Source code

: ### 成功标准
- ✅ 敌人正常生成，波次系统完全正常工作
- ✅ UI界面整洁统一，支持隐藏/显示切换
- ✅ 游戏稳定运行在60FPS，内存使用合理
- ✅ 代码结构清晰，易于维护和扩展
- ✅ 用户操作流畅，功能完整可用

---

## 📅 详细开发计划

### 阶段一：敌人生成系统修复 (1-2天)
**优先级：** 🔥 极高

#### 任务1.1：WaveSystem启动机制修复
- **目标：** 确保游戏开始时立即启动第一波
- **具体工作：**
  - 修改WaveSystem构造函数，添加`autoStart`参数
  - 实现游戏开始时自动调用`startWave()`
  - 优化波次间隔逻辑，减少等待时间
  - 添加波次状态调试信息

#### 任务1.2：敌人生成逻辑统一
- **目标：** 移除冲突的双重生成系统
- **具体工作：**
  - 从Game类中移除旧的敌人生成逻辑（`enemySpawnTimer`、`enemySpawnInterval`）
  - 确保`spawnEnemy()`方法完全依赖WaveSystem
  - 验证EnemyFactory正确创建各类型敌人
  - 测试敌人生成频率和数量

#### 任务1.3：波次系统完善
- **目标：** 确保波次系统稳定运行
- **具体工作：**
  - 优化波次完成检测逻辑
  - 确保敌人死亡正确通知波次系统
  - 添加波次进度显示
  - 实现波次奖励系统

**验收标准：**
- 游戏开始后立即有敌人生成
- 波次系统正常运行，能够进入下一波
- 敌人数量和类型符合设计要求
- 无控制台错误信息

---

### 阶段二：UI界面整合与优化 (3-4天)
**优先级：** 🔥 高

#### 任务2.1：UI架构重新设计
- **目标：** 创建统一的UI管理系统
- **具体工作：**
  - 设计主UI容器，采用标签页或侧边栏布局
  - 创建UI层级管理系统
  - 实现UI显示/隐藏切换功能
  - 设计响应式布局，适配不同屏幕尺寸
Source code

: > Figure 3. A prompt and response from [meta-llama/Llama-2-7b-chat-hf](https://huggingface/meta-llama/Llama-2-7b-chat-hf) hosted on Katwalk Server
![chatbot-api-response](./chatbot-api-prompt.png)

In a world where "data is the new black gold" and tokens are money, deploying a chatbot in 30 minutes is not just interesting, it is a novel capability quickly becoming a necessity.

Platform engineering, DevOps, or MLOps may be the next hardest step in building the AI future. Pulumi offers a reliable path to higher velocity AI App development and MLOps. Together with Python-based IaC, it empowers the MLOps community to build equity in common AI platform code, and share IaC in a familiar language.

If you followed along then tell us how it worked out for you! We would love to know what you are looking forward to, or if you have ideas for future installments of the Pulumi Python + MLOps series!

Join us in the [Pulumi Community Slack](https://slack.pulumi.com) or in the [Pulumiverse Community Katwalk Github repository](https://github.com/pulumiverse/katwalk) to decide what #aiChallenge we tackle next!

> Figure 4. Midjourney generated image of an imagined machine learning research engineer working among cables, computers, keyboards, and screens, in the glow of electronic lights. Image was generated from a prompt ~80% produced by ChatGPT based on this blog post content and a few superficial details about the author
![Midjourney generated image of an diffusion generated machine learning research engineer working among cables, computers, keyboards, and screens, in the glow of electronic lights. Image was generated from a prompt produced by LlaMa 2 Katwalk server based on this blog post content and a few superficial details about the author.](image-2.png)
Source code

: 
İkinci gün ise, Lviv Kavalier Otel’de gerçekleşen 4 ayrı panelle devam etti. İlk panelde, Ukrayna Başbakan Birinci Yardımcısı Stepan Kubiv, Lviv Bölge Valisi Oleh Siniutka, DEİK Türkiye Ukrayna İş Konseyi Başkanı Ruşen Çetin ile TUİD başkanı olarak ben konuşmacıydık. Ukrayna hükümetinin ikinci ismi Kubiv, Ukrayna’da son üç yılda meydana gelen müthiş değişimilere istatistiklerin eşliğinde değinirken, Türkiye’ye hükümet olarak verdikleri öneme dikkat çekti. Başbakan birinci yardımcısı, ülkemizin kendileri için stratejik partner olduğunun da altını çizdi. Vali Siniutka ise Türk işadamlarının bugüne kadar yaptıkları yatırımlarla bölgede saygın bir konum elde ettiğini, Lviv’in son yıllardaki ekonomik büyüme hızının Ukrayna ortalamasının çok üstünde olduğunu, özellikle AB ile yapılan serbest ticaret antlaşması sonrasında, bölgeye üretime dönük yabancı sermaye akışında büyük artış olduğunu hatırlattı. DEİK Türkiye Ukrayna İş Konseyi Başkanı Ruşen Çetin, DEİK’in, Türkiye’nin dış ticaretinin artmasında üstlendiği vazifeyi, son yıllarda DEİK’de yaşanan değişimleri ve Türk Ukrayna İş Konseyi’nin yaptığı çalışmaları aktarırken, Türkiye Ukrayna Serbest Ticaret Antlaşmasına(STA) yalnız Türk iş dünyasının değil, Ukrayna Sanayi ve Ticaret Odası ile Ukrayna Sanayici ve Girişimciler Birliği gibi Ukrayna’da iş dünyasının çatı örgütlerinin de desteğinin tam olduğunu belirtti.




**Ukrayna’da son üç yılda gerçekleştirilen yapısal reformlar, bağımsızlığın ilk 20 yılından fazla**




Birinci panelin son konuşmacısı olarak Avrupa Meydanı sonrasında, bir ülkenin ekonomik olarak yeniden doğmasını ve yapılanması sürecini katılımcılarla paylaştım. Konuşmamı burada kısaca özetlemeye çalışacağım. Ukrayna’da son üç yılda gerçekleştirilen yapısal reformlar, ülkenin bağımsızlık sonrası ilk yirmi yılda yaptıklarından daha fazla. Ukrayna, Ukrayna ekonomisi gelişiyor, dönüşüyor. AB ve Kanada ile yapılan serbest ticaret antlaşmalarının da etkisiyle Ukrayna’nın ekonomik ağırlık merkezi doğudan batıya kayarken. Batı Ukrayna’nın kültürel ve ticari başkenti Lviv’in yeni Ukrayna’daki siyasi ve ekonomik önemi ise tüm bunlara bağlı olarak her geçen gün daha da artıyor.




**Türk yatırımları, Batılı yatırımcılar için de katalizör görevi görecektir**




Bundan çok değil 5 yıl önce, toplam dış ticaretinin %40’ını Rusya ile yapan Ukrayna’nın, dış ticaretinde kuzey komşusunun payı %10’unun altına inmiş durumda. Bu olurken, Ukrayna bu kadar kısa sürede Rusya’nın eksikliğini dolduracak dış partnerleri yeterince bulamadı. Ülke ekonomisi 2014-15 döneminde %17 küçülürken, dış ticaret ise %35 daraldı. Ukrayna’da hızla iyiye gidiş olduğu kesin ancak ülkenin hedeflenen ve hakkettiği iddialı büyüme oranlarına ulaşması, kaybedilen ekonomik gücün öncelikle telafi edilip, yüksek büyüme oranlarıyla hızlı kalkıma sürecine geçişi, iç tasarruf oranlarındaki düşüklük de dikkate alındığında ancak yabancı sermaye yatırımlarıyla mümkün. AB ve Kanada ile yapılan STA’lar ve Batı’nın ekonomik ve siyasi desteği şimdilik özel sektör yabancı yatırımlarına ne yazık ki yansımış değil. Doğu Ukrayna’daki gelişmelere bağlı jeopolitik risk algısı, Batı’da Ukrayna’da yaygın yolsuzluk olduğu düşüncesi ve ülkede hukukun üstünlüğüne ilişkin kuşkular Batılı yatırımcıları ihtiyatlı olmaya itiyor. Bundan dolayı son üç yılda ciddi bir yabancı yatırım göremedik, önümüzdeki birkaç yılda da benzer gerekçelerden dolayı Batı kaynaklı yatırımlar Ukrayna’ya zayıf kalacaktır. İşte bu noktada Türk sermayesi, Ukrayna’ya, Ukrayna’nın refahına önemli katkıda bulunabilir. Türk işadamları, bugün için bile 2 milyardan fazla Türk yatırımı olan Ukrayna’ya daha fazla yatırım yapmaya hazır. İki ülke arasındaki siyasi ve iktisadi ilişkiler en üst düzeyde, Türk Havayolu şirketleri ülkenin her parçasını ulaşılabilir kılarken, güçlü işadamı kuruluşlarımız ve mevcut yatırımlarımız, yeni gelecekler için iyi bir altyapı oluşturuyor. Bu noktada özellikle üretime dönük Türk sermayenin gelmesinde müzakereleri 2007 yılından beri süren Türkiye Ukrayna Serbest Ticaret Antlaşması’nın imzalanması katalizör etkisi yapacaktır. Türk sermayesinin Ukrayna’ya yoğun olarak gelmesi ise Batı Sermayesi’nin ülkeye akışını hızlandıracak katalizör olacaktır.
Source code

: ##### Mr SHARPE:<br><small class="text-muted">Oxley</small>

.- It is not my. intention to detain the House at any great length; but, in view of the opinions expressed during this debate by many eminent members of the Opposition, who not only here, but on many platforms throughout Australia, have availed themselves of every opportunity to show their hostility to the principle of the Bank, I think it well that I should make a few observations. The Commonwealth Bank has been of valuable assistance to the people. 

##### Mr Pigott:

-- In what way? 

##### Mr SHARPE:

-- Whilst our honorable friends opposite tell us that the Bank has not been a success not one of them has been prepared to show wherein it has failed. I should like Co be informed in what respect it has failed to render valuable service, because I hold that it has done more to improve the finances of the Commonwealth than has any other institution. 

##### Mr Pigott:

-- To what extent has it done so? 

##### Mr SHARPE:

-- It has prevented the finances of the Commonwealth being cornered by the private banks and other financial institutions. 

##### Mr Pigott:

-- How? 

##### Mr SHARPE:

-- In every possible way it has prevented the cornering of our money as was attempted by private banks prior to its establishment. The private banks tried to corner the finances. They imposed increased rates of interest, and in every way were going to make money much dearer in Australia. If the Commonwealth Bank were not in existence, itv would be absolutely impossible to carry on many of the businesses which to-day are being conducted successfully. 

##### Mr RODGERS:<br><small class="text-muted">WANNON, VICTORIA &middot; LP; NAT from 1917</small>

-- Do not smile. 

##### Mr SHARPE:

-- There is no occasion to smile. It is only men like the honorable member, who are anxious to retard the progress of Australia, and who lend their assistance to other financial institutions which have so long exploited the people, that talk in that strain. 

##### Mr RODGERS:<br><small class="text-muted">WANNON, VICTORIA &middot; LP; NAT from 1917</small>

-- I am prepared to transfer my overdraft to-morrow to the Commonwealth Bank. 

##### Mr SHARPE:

━━━━━━━━━━━━━━━━━━━━━━━━━━━━━━

■ To-do item
The count alone is needed: how many lines of these entries contain the word "glow"?

■ Reply
2